### Your objective:
Please rewrite the data below with every "locality" renamed to "place", keeping everything else unchanged.

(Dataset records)
****

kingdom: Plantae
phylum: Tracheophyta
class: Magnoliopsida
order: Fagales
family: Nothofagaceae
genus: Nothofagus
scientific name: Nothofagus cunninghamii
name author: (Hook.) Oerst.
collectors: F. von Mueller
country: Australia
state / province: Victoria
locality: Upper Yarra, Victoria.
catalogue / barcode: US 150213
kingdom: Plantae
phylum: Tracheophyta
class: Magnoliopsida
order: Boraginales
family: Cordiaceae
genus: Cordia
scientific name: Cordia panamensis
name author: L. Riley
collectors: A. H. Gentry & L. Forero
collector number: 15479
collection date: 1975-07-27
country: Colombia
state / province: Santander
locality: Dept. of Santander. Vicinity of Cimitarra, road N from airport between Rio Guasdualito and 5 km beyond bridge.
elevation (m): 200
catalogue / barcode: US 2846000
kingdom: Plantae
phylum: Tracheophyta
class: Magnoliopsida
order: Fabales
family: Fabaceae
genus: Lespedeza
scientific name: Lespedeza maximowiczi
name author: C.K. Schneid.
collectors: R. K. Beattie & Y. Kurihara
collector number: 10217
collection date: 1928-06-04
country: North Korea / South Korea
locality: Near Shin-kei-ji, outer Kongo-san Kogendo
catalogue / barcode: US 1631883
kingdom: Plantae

****

### Output for this task:
kingdom: Plantae
phylum: Tracheophyta
class: Magnoliopsida
order: Fagales
family: Nothofagaceae
genus: Nothofagus
scientific name: Nothofagus cunninghamii
name author: (Hook.) Oerst.
collectors: F. von Mueller
country: Australia
state / province: Victoria
place: Upper Yarra, Victoria.
catalogue / barcode: US 150213
kingdom: Plantae
phylum: Tracheophyta
class: Magnoliopsida
order: Boraginales
family: Cordiaceae
genus: Cordia
scientific name: Cordia panamensis
name author: L. Riley
collectors: A. H. Gentry & L. Forero
collector number: 15479
collection date: 1975-07-27
country: Colombia
state / province: Santander
place: Dept. of Santander. Vicinity of Cimitarra, road N from airport between Rio Guasdualito and 5 km beyond bridge.
elevation (m): 200
catalogue / barcode: US 2846000
kingdom: Plantae
phylum: Tracheophyta
class: Magnoliopsida
order: Fabales
family: Fabaceae
genus: Lespedeza
scientific name: Lespedeza maximowiczi
name author: C.K. Schneid.
collectors: R. K. Beattie & Y. Kurihara
collector number: 10217
collection date: 1928-06-04
country: North Korea / South Korea
place: Near Shin-kei-ji, outer Kongo-san Kogendo
catalogue / barcode: US 1631883
kingdom: Plantae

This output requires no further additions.